Obviously as we can see on this thread...that kind of propaganda works.
Now you are certainly right that the only moral position in this war for the West is to push for a peace deal...or just straight up military intervene with ground troops and push Russia out.
Turning the Ukraine into a Syrian civil war type place is horribly wicked. That war has gone on for 10 years and completely destroyed Syria.
Doing that to the people of Ukraine is monstrous.
https://en.wikipedia.org/wiki/Syrian_civil_war
Not a single post on this thread has argued that Russian victory in Ukraine this year will lead to invasion of Nato next year. I in particular have noted that Ukrainian battlefield successes thus far has already made such unlikely for possibly a decade. That in no way means we should not continue to give the Ukrainians the means to continue chewing up the Russian Army. Indeed, it proves the point. The purpose of helping Ukraine shatter the Russian Army pushes the threat to Nato ever further out into the future.

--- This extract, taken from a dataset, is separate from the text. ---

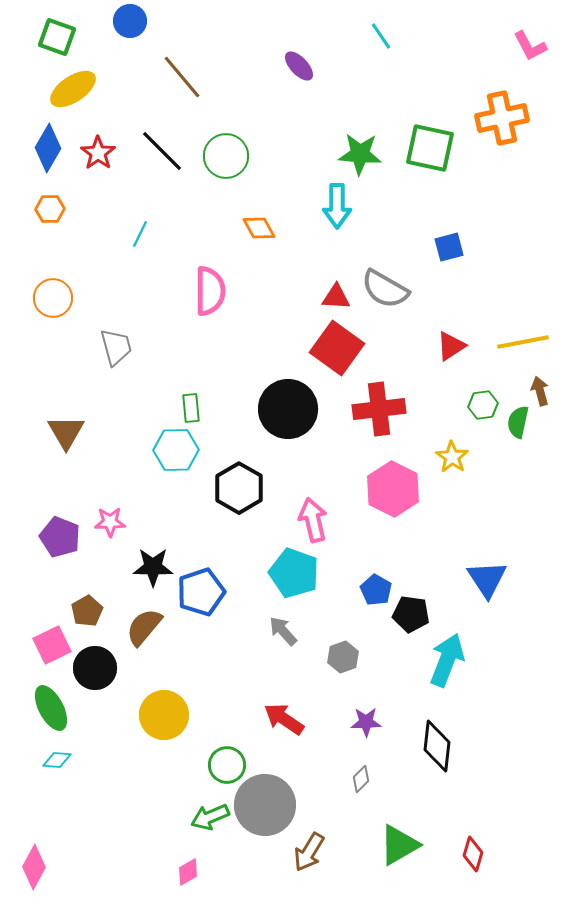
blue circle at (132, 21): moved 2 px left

That Russia is too weak to run thru to Paris like the US Army ran thru to Baghdad is not at all the point. Russia is going to lose the war in Ukraine. Look what victory has cost Ukraine! The lesson is deterrence. You owe your citizens a solemn duty to maintain deterrence, to make sure your enemies do not miscalculate and start a war they don't realize they can't win, because the cost of defeating them is far more dear than the cost of maintaining sufficient deterrence to keep them from invading at all. And, of course, the critics of US Ukraine policy would have us end support and effectively cede Ukraine to the Russian orbit almost immediately. That would actually reward Russia with substantial new resources. It would grow the Russian population by over a third. It would facilitate quicker Russian rearmament.
The easiest way to grow your economy is to invade and take over another country's economy....... With exception of China, Ukraine is the wealthiest nation on Russian borders.
the Syrian Civil War is not an analog for Ukraine. Yes, it is contiguous to Nato, but no, Syria was not a threat to Turkey prior to the civil war, and it will not be a threat after the war. Further, Russia has a naval base at Tartus with deployed Air Force units as well as Special Forces units, but Russia has not invaded the country to seize it or even effect regime change. In fact, NO ONE has invaded the country for that purpose. Foreign powers involved have mostly backed proxies. The primary issue in Syria was about a potential gas pipeline from Persian Gulf to Europe. Russia effectively stopped that, for now, and protected a client regime. Our involvement was initially to support the objectives of Persian Gulf allies (regime change), and later was limited to counter-terrorism operations.